READING TEXT -
--
Source code for asr_eval.models.gigaam_wrapper
from __future__ import annotations
from abc import ABC, abstractmethod
import shutil
from typing import TYPE_CHECKING, Literal, cast, override
import warnings
if TYPE_CHECKING:
from gigaam.model import GigaAMASR, GigaAM, GigaAMEmo
import torch
from asr_eval.models.base.interfaces import CTC, Transcriber
from asr_eval.utils.types import FLOATS
__all__ = [
'GigaAMShortformBase',
'GigaAMShortformRNNT',
'GigaAMShortformCTC',
]
SAMPLING_RATE = 16000
FREQ = 25 # GigaAM2 encoder outputs per second
[docs]
class GigaAMShortformBase(Transcriber, ABC):
'''
An abstract class for GigaAM model, either CTC or RNNT.
Implementations:
- :class:`~asr_eval.models.gigaam_wrapper.GigaAMShortformCTC`
- :class:`~asr_eval.models.gigaam_wrapper.GigaAMShortformRNNT`
'''
@abstractmethod
def _get_model(self) -> GigaAMASR:
"""Instantiate a model."""
def __init__(self):
import gigaam
from gigaam.model import SAMPLE_RATE, LONGFORM_THRESHOLD
from gigaam.decoding import CTCGreedyDecoding
if '_MODEL_HASHES' not in dir(gigaam):
raise RuntimeError(
'You seem to have installed old gigaam version from PyPI'
', update from https://github.com/salute-developers/GigaAM'
)
self.SAMPLE_RATE = SAMPLE_RATE
self.LONGFORM_THRESHOLD = LONGFORM_THRESHOLD
self.CTCGreedyDecoding = CTCGreedyDecoding
[docs]
@override
def transcribe(self, waveform: FLOATS) -> str:
import torch
with torch.inference_mode():
# a forward + decoding pipeline suitable for both CTC and RNNT
model = self._get_model()
inputs = (
torch.tensor(waveform)
.to(model._device) # pyright:ignore[reportPrivateUsage]
.to(model._dtype) # pyright:ignore[reportPrivateUsage]
.unsqueeze(0)
)
length = torch.full([1], inputs.shape[-1], device=model._device) # pyright:ignore[reportPrivateUsage]
encoded, encoded_len = model.forward(inputs, length)
--
COLLECTED MATERIAL -

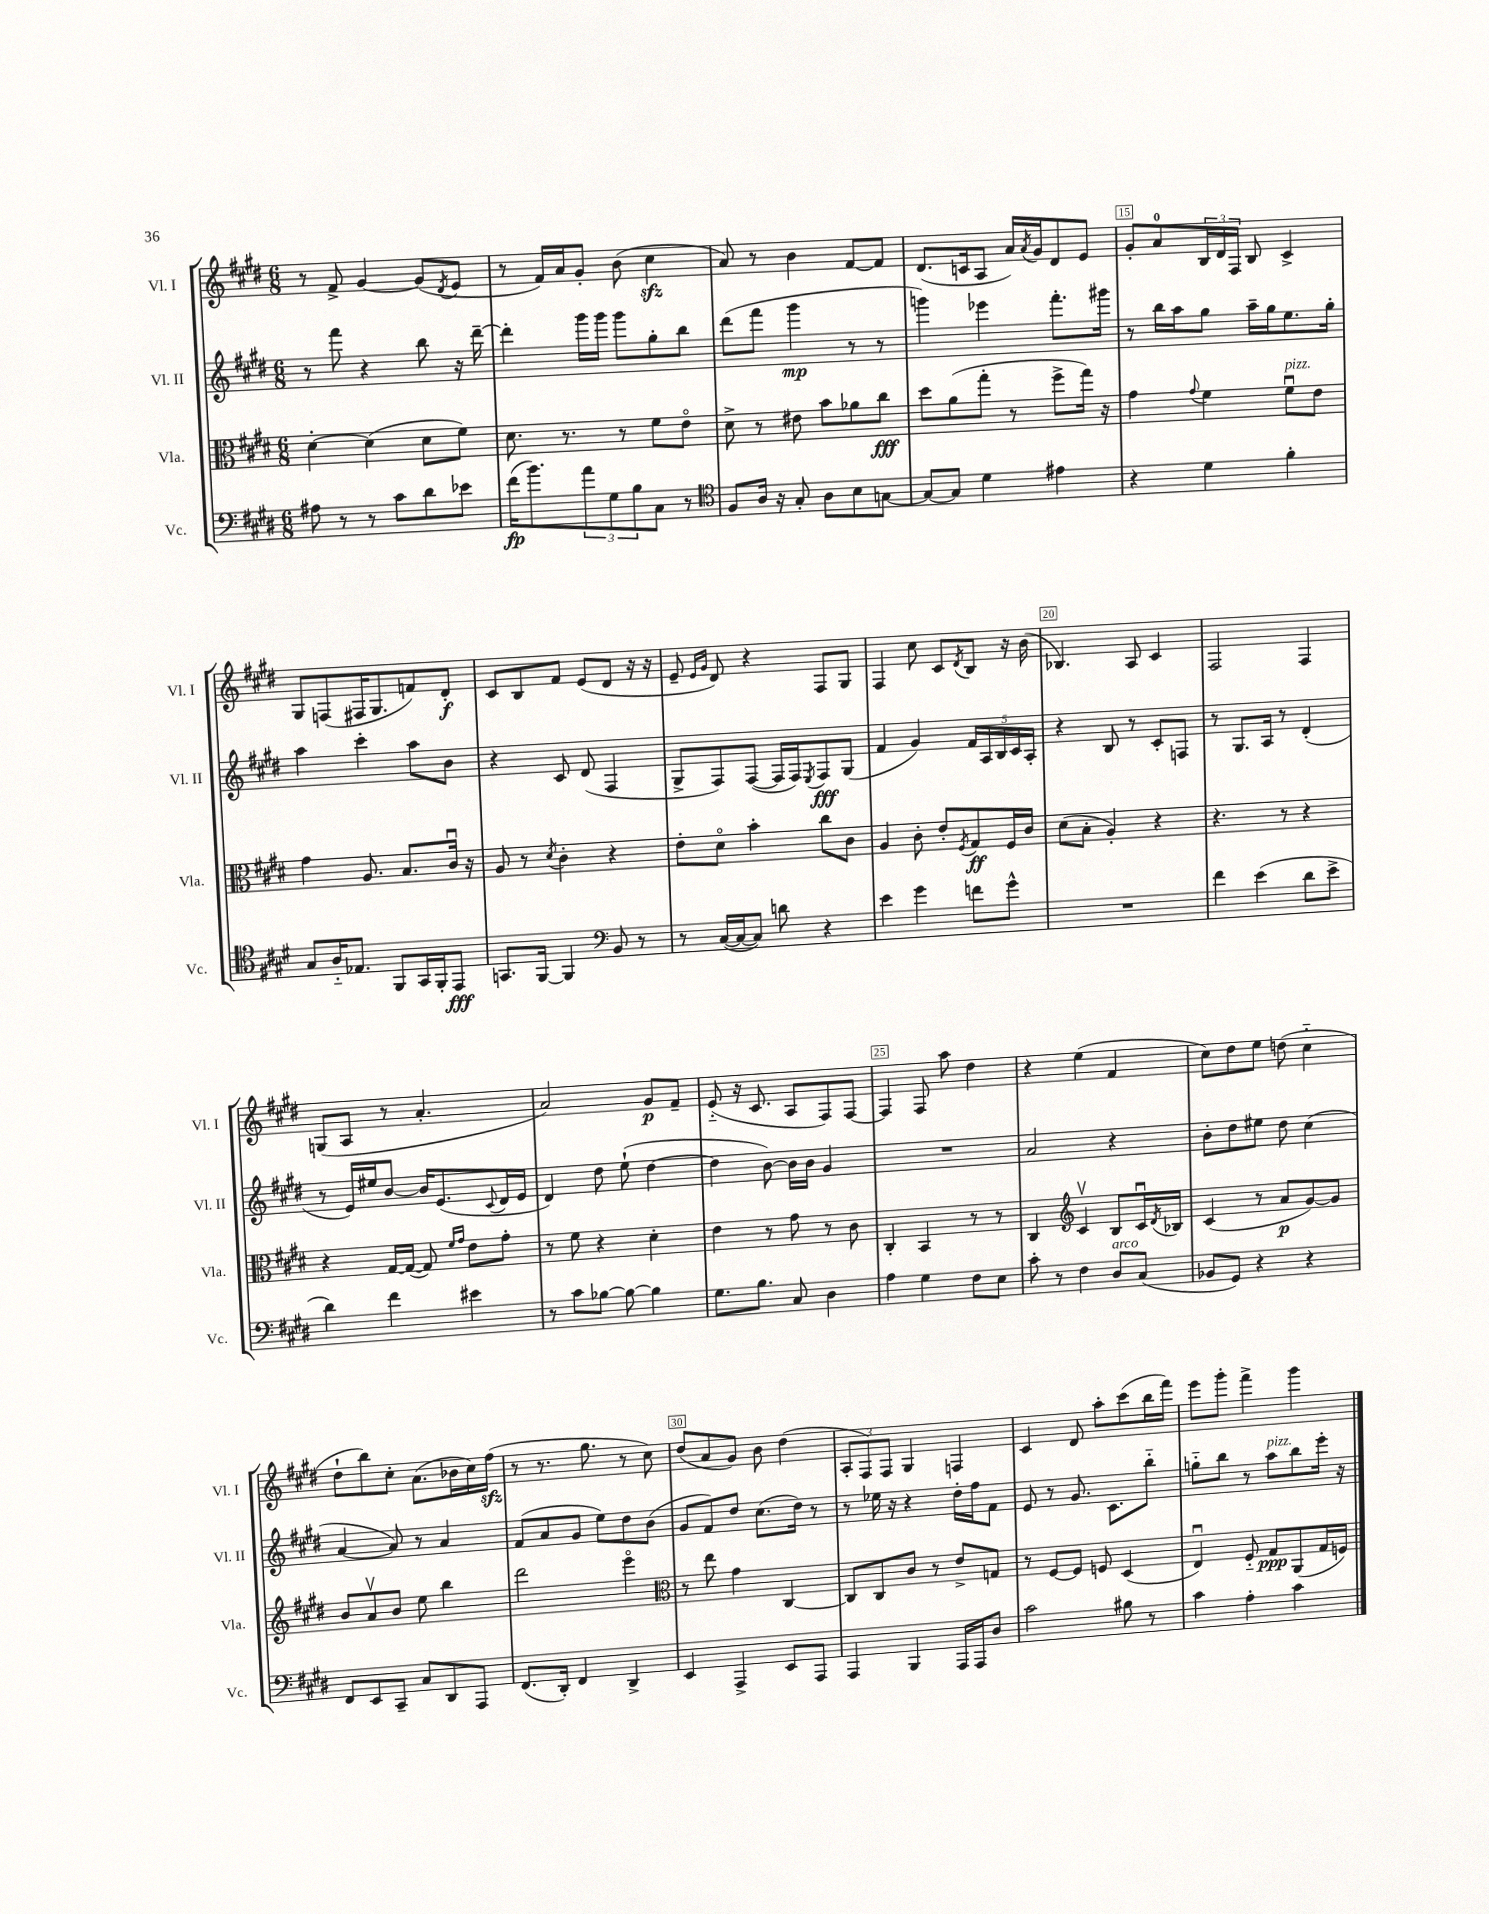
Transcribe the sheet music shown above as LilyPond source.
--
DIRECTIVES -
A - In the GigaAM wrapper source code, what does the comment say the value FREQ = 25 stands for?
B - Continue the GigaAM wrapper source code from the line where it stops.
The material above is separate from the GigaAM wrapper source code.

ANSWER SET -
A - GigaAM2 encoder outputs per second.

B -
return model.decoding.decode(model.head, encoded, encoded_len)[0]
def _gigaam_load_model(
model_name: str,
fp16_encoder: bool = True,
use_flash: bool | None = False,
device: str | torch.device | None = None,
download_root: str | None = None,
) -> GigaAM | GigaAMEmo | GigaAMASR:
"""Same as gigaam.load_model, but will remove half-downloaded
checkpoints.
"""
import gigaam
try:
return gigaam.load_model(
model_name=model_name,
fp16_encoder=fp16_encoder,
use_flash=use_flash,
device=device,
download_root=download_root,
)
except RuntimeError as e:
print(f'GigaAM failed to load: {e}')
directory = (
download_root
if download_root is not None
else gigaam._CACHE_DIR # pyright: ignore[reportPrivateUsage]
)
print(f'Removing GigaAM cache dir {directory} and trying again')
shutil.rmtree(directory)
return gigaam.load_model(
model_name=model_name,
fp16_encoder=fp16_encoder,
use_flash=use_flash,
device=device,
download_root=download_root,
)
[docs]
class GigaAMShortformRNNT(GigaAMShortformBase):
"""A GigaAM RNNT model. Supports different versions (see
:code:`version` parameter): "v2", "v3", "v3_e2e".
Installation: see :doc:`/guide_installation` page.
"""
def __init__(
self,
version: Literal['v2', 'v3', 'v3_e2e'],
device: str | torch.device = 'cuda',
fp16: bool = False,
):
from gigaam.model import GigaAMASR # type: ignore
super().__init__()
self._model = cast(GigaAMASR, _gigaam_load_model(
f'{version}_rnnt', fp16_encoder=fp16, device=device
))
self._model.eval()
@override
def _get_model(self) -> GigaAMASR:
return self._model
[docs]
class GigaAMShortformCTC(GigaAMShortformBase, CTC):
"""A GigaAM CTC model. Supports different versions (see
:code:`version` parameter): "v2", "v3", "v3_e2e".
Installation: see :doc:`/guide_installation` page.
"""
def __init__(
self,
version: Literal['v2', 'v3', 'v3_e2e'],
device: str | torch.device = 'cuda',
fp16: bool = False,
):
from gigaam.model import GigaAMASR # type: ignore
from gigaam.decoding import Tokenizer
from sentencepiece import SentencePieceProcessor
super().__init__()
self._model = cast(GigaAMASR, _gigaam_load_model(
f'{version}_ctc', fp16_encoder=fp16, device=device
))
self._model.eval()
tokenizer = cast(Tokenizer, self._model.decoding.tokenizer)
if tokenizer.charwise:
# v2_ctc, v3_ctc have a vocab of characters
vocab = self._model.decoding.tokenizer.vocab.copy()
vocab.insert(self.blank_id, '')
else:
# v3_e2e_ctc has a vocab as a sentencepiece tokenizer
sp = cast(
SentencePieceProcessor,
self._model.decoding.tokenizer.model
)
vocab_size = cast(int, sp.GetPieceSize())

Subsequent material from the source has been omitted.